Ignacio Buisán | En Aragón Liberal
El pasado sábado, regresando de una cena, pasé a eso de las once de la noche por una zona de la ciudad y me impresionó el mundo de jóvenes que estaba en la calle haciendo lo que suelen hacer los jóvenes a esas horas de la noche.
Esa imagen ha estado presente en mi mente a lo largo de esta semana junto a una pregunta: toda esa fuerza, toda esa energía propia de la juventud, propia de los diecisiete, dieciocho, veinte o veintitrés años ¿Dónde se está yendo? ¿Son realmente una fuerza para el bien los jóvenes de hoy o son una masa amorfa movida por las modas, los vicios y por el afán de diversión como único horizonte de su vida?
¡Qué terrible es ser joven y no estar haciendo nada, no tener en el interior ese deseo de ayudar, de construir, de sacar adelante un proyecto que realmente valga la pena, que deje huella! Hoy, por ejemplo, para muchos muchachos de preparatoria con posibilidades económicas, el horizonte de sus expectativas consiste en que papá les suelte por fin un carro y con eso estar a la altura de los demás. Conseguido esto seguirá un nuevo horizonte, pero tan intrascendente como el que se acaba de conquistar y eso aunado una flojera espantosa por hacer el bien, porque toda su vida y sus intereses gira en torno a un círculo cerrado de egoísmo materialista, individualista, y en el fondo estéril.
Una de las características de la juventud es la iniciativa, la creatividad, el empuje; a mí se me cae el alma a los pies cuando veo jóvenes aburridos de serlo, jóvenes envejecidos prematuramente, cuya vida monótona sólo es despertada y reavivada por los flashazos del fin de semana, o cuando veo a tantos jóvenes que no saben qué hacer con sus vidas, sumergidos en un absurdo sinsentido, fruto la mayoría de las veces de la flojera y de la irresponsabilidad, o peor aún, cuando los veo enrolados en la aventura de la droga, del narcotráfico o del alcohol, simplemente porque forman parte del rito de la diversión.
Hace poco un joven me comentaba que en los "antros", una de las diversiones de la juventud actual la suelen llamar: el "embudo". Los amigos o los que se encuentran en ese momento en la fiesta, aplican un embudo en la boca de uno de los jóvenes, el que les parece en ese momento, y la diversión consiste en echar todas las bebidas alcohólicas que se les ocurra a ese embudo, para ver qué tanto aguanta. Esa es la diversión y esas son las proezas de los jóvenes de nuestra época.

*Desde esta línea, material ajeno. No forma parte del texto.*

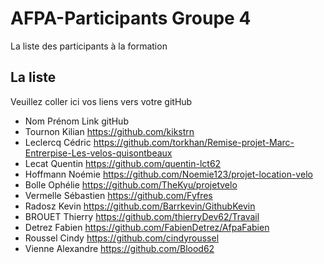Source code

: # AFPA-Participants Groupe 4
La liste des participants à la formation


## La liste 
Veuillez coller ici vos liens vers votre gitHub

 - Nom 	        Prénom 	            Link gitHub 
 - Tournon      Kilian              https://github.com/kikstrn
 - Leclercq     Cédric              https://github.com/torkhan/Remise-projet-Marc-Entrerpise-Les-velos-quisontbeaux
 - Lecat        Quentin             https://github.com/quentin-lct62
 - Hoffmann     Noémie              https://github.com/Noemie123/projet-location-velo
 - Bolle        Ophélie             https://github.com/TheKyu/projetvelo
 - Vermelle     Sébastien           https://github.com/Fyfres     
 - Radosz       Kevin               https://github.com/Barrkevin/GithubKevin
 - BROUET       Thierry             https://github.com/thierryDev62/Travail  
 - Detrez	Fabien		    https://github.com/FabienDetrez/AfpaFabien
- Roussel       Cindy               https://github.com/cindyroussel
- Vienne 	        Alexandre	            https://github.com/Blood62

Desde hace años, el Papa Benedicto XVI, en el campo de la educación, está diciendo que nos encontramos en una situación de "emergencia educativa". Hoy las nuevas generaciones de niños y de jóvenes no están siendo formadas en valores sólidos que les lleven a ser capaces de colaborar con los demás y de dar un sentido a la propia vida. Por el contrario, estamos ante una educación que no educa en la "dificultad" sino en la "facilidad", una educación que genera personas frágiles y poco generosas. Nos conviene tomarnos en serio este aviso.
Desgraciadamente, vivimos en una época en que, por comodidad, por cansancio, o por indiferencia, a nadie o a muy pocos les atrae trabajar desinteresadamente con los niños, adolescentes y jóvenes; a veces ni siquiera a los padres. Un mundo divertido parece que es lo que muchos piensan que hay que construir para ellos. Un mundo que deja muchos beneficios para los bolsillos de algunos, pero que hace que los jóvenes sean afectivamente analfabetos y siempre próximos a comportamientos autodestructivos y dependientes.
Quizás sea oportuno recordar que el encuentro es más útil que el juicio; que el diálogo es más eficaz que el consejo; que la escucha es más incisiva que la crítica y que el ejemplo es más elocuente que la palabra. Estamos ante el reto de inaugurar una nueva etapa en las relaciones con las nuevas generaciones; no hacerlo podría significar una gravísima responsabilidad.